Welding wire is one type of material that may be wound on to and dispensed from a spool. The spool is typically placed onto the arbor of a wire feeder where the coiled wire is fed to a drive motor and subsequently to a welding gun. One example of a welding process using spools in this manner may include Gas-Metal-Arc-Welding (GMAW). The welding wire or electrode may be continuously fed to the workpiece until the spool has been depleted of welding wire.
One aspect in the use of spools to retain welding wire relates to how the product is identified. Welding wire requires proper labeling to identify not only the type of material included therein but also to identify product usage warnings. It is important for any label once applied to remain in place until all of the welding wire has been dispensed from the spool. Many labels applied to spools become dislodged from the surface of the spool to which they are applied and/or their edges frayed, making them susceptible to peeling. What is needed is a spool having a delineated area for receiving one or more labels that helps the labels stay in place once applied.
Another aspect of welding wire spools pertains to how the welding wire is secured to the spool when not in use. Coiled welding wire has memory and a tendency to unravel when not secured or grounded to the spool or wire feeder. In some applications, welding wire is routed through holes in the spool to retain an end of the welding wire. However, the wire frequently pulls free from the holes in the spool thereby inadvertently unraveling, which may contact other welding components connected to the welding power supply. What is needed is an economical and reliable way to retain welding wire wound on the spools when not in use.

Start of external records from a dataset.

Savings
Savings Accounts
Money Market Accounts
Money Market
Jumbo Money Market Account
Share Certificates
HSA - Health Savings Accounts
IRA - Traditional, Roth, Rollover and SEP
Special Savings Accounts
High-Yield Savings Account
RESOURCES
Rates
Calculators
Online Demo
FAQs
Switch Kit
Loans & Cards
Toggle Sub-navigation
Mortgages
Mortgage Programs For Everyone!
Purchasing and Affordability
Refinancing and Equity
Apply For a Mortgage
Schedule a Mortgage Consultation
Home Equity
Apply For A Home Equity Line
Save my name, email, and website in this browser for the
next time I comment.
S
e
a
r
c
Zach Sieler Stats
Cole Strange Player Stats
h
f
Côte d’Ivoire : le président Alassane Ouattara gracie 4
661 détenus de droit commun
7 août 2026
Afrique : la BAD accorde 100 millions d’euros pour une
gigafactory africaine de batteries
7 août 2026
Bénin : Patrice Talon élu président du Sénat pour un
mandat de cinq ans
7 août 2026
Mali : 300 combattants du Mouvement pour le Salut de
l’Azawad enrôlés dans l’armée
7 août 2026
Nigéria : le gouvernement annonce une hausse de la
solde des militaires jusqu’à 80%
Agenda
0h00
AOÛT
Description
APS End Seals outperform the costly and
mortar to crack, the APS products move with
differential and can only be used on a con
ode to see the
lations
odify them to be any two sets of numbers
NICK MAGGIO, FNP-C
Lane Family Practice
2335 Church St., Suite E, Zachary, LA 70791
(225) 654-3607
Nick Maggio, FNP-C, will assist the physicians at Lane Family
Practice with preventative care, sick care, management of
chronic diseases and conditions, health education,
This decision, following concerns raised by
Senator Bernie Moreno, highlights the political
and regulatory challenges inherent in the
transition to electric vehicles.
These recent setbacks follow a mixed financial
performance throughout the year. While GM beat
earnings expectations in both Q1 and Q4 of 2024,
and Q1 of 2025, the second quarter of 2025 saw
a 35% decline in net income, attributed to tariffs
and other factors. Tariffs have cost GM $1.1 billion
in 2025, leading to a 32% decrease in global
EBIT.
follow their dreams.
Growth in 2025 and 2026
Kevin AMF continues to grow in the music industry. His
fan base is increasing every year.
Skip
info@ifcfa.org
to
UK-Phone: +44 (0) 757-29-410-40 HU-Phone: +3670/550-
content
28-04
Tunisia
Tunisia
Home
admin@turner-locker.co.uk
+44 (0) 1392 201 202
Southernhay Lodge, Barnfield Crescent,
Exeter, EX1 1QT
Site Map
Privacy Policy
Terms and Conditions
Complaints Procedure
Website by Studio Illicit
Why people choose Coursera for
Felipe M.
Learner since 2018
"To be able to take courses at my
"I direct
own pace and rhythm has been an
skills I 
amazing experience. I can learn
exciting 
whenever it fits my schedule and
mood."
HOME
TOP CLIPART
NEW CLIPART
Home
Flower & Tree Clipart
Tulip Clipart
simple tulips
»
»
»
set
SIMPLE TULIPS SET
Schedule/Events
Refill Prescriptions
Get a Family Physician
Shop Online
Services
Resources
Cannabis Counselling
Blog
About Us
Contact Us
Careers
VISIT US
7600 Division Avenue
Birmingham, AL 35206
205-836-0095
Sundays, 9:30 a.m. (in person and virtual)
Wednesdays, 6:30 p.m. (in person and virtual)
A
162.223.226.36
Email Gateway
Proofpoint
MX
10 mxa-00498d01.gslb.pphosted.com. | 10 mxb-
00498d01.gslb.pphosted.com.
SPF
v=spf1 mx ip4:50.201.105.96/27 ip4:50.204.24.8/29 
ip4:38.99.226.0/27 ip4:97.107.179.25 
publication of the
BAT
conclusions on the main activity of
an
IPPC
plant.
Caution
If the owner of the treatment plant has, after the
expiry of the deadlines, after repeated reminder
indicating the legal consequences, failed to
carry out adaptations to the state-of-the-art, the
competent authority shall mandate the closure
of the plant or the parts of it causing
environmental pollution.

Still another aspect of welding wire spools relates to the strength of the spool components. Plastics have become commonplace for the construction of articles like spools or reels. However, the manufacture of plastic spools by conventional forming techniques is complex and many of the currently available low-cost plastic spools are deficient in strength and durability. Higher strength plastic spools, on the other hand, frequently contain additional plastic material making them heavier and more expensive. What is needed is a spool design that minimizes the amount of material used in constructing the spool.
Advancements in manufacturing have led to the increased use of automated technology. These advancements frequently utilize sensors that detect the presence and/or position of products used in the manufacturing process. Such use of sensors is also applied to the winding of welding wire on to spools. However, consistent and reliable data fed back from the sensors is necessary to ensure quality. This in part may be related to the construction of the spool itself. What is needed is a spool that can be used in conjunction with sensor technology to feedback reliable information used to control quality in the manufacturing process.
The embodiments of the subject invention obviate the aforementioned problems of currently available spools used in the marketplace today.